• **Task objective**: Write out the records word for word.

Saved entries:

+++

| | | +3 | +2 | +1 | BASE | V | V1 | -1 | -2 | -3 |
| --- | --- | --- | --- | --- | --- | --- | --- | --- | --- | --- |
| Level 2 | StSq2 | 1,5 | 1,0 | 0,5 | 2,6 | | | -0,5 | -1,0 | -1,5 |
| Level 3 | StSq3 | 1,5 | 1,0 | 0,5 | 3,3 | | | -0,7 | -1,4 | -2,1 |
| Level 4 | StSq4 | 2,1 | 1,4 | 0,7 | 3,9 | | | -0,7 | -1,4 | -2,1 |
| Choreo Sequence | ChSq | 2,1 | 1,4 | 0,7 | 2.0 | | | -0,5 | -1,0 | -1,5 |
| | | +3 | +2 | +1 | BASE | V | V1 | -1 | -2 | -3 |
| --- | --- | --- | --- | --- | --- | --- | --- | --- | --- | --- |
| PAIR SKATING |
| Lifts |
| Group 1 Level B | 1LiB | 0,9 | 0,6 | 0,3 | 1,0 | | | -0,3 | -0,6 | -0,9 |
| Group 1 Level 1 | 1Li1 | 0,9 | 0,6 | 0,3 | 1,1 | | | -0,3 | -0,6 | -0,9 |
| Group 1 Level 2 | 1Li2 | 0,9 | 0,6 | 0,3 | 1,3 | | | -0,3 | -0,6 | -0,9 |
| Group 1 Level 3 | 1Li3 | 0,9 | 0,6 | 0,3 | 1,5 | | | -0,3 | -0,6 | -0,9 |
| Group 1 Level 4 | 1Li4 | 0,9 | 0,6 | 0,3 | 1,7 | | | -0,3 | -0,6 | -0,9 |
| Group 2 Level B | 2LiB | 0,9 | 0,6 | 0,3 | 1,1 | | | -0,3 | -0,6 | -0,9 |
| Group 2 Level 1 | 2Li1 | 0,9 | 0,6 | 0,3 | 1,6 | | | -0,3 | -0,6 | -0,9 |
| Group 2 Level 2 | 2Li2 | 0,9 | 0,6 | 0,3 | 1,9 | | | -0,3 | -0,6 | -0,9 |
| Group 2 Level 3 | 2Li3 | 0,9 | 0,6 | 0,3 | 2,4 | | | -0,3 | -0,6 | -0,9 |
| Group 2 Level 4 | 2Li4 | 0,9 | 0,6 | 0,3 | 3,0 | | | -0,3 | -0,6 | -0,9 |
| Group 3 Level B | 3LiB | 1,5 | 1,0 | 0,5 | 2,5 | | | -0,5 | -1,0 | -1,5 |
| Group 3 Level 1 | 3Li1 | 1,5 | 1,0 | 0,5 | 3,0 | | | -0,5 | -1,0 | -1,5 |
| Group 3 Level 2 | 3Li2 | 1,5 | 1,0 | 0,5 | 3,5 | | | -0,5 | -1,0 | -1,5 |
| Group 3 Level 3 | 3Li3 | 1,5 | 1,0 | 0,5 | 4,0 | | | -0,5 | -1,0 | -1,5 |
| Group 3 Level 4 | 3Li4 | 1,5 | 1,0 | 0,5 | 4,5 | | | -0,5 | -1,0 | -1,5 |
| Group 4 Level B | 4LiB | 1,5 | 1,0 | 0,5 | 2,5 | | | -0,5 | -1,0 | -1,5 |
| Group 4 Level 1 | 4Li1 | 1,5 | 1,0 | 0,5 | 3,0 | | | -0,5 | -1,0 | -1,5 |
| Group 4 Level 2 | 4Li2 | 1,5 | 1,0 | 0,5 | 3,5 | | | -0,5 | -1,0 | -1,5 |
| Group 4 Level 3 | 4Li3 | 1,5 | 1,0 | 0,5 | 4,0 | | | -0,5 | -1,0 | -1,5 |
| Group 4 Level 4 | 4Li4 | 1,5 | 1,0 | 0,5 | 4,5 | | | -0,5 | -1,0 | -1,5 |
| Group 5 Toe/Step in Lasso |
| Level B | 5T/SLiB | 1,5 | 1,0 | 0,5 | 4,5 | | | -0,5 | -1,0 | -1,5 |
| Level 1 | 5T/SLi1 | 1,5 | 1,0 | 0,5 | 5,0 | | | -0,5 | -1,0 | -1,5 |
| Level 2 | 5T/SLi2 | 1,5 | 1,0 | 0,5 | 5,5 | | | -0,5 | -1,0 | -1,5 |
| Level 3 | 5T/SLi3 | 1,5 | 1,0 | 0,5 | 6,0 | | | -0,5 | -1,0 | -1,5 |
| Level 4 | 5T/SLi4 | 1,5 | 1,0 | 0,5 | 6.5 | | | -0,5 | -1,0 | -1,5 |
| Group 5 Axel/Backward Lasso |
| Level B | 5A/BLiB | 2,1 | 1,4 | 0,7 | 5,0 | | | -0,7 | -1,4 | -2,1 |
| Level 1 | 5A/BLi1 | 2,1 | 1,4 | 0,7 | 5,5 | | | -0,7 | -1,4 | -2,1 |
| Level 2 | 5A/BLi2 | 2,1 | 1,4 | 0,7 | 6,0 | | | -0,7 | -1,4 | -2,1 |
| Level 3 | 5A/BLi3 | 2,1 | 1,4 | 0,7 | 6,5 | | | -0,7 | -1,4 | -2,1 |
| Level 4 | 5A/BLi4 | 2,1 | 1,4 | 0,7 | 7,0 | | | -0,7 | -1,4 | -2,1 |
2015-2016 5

+++

• **Your response**:
| | | +3 | +2 | +1 | BASE | V | V1 | -1 | -2 | -3 |
| --- | --- | --- | --- | --- | --- | --- | --- | --- | --- | --- |
| Level 2 | StSq2 | 1,5 | 1,0 | 0,5 | 2,6 | | | -0,5 | -1,0 | -1,5 |
| Level 3 | StSq3 | 1,5 | 1,0 | 0,5 | 3,3 | | | -0,7 | -1,4 | -2,1 |
| Level 4 | StSq4 | 2,1 | 1,4 | 0,7 | 3,9 | | | -0,7 | -1,4 | -2,1 |
| Choreo Sequence | ChSq | 2,1 | 1,4 | 0,7 | 2.0 | | | -0,5 | -1,0 | -1,5 |
| | | +3 | +2 | +1 | BASE | V | V1 | -1 | -2 | -3 |
| --- | --- | --- | --- | --- | --- | --- | --- | --- | --- | --- |
| PAIR SKATING |
| Lifts |
| Group 1 Level B | 1LiB | 0,9 | 0,6 | 0,3 | 1,0 | | | -0,3 | -0,6 | -0,9 |
| Group 1 Level 1 | 1Li1 | 0,9 | 0,6 | 0,3 | 1,1 | | | -0,3 | -0,6 | -0,9 |
| Group 1 Level 2 | 1Li2 | 0,9 | 0,6 | 0,3 | 1,3 | | | -0,3 | -0,6 | -0,9 |
| Group 1 Level 3 | 1Li3 | 0,9 | 0,6 | 0,3 | 1,5 | | | -0,3 | -0,6 | -0,9 |
| Group 1 Level 4 | 1Li4 | 0,9 | 0,6 | 0,3 | 1,7 | | | -0,3 | -0,6 | -0,9 |
| Group 2 Level B | 2LiB | 0,9 | 0,6 | 0,3 | 1,1 | | | -0,3 | -0,6 | -0,9 |
| Group 2 Level 1 | 2Li1 | 0,9 | 0,6 | 0,3 | 1,6 | | | -0,3 | -0,6 | -0,9 |
| Group 2 Level 2 | 2Li2 | 0,9 | 0,6 | 0,3 | 1,9 | | | -0,3 | -0,6 | -0,9 |
| Group 2 Level 3 | 2Li3 | 0,9 | 0,6 | 0,3 | 2,4 | | | -0,3 | -0,6 | -0,9 |
| Group 2 Level 4 | 2Li4 | 0,9 | 0,6 | 0,3 | 3,0 | | | -0,3 | -0,6 | -0,9 |
| Group 3 Level B | 3LiB | 1,5 | 1,0 | 0,5 | 2,5 | | | -0,5 | -1,0 | -1,5 |
| Group 3 Level 1 | 3Li1 | 1,5 | 1,0 | 0,5 | 3,0 | | | -0,5 | -1,0 | -1,5 |
| Group 3 Level 2 | 3Li2 | 1,5 | 1,0 | 0,5 | 3,5 | | | -0,5 | -1,0 | -1,5 |
| Group 3 Level 3 | 3Li3 | 1,5 | 1,0 | 0,5 | 4,0 | | | -0,5 | -1,0 | -1,5 |
| Group 3 Level 4 | 3Li4 | 1,5 | 1,0 | 0,5 | 4,5 | | | -0,5 | -1,0 | -1,5 |
| Group 4 Level B | 4LiB | 1,5 | 1,0 | 0,5 | 2,5 | | | -0,5 | -1,0 | -1,5 |
| Group 4 Level 1 | 4Li1 | 1,5 | 1,0 | 0,5 | 3,0 | | | -0,5 | -1,0 | -1,5 |
| Group 4 Level 2 | 4Li2 | 1,5 | 1,0 | 0,5 | 3,5 | | | -0,5 | -1,0 | -1,5 |
| Group 4 Level 3 | 4Li3 | 1,5 | 1,0 | 0,5 | 4,0 | | | -0,5 | -1,0 | -1,5 |
| Group 4 Level 4 | 4Li4 | 1,5 | 1,0 | 0,5 | 4,5 | | | -0,5 | -1,0 | -1,5 |
| Group 5 Toe/Step in Lasso |
| Level B | 5T/SLiB | 1,5 | 1,0 | 0,5 | 4,5 | | | -0,5 | -1,0 | -1,5 |
| Level 1 | 5T/SLi1 | 1,5 | 1,0 | 0,5 | 5,0 | | | -0,5 | -1,0 | -1,5 |
| Level 2 | 5T/SLi2 | 1,5 | 1,0 | 0,5 | 5,5 | | | -0,5 | -1,0 | -1,5 |
| Level 3 | 5T/SLi3 | 1,5 | 1,0 | 0,5 | 6,0 | | | -0,5 | -1,0 | -1,5 |
| Level 4 | 5T/SLi4 | 1,5 | 1,0 | 0,5 | 6.5 | | | -0,5 | -1,0 | -1,5 |
| Group 5 Axel/Backward Lasso |
| Level B | 5A/BLiB | 2,1 | 1,4 | 0,7 | 5,0 | | | -0,7 | -1,4 | -2,1 |
| Level 1 | 5A/BLi1 | 2,1 | 1,4 | 0,7 | 5,5 | | | -0,7 | -1,4 | -2,1 |
| Level 2 | 5A/BLi2 | 2,1 | 1,4 | 0,7 | 6,0 | | | -0,7 | -1,4 | -2,1 |
| Level 3 | 5A/BLi3 | 2,1 | 1,4 | 0,7 | 6,5 | | | -0,7 | -1,4 | -2,1 |
| Level 4 | 5A/BLi4 | 2,1 | 1,4 | 0,7 | 7,0 | | | -0,7 | -1,4 | -2,1 |
2015-2016 5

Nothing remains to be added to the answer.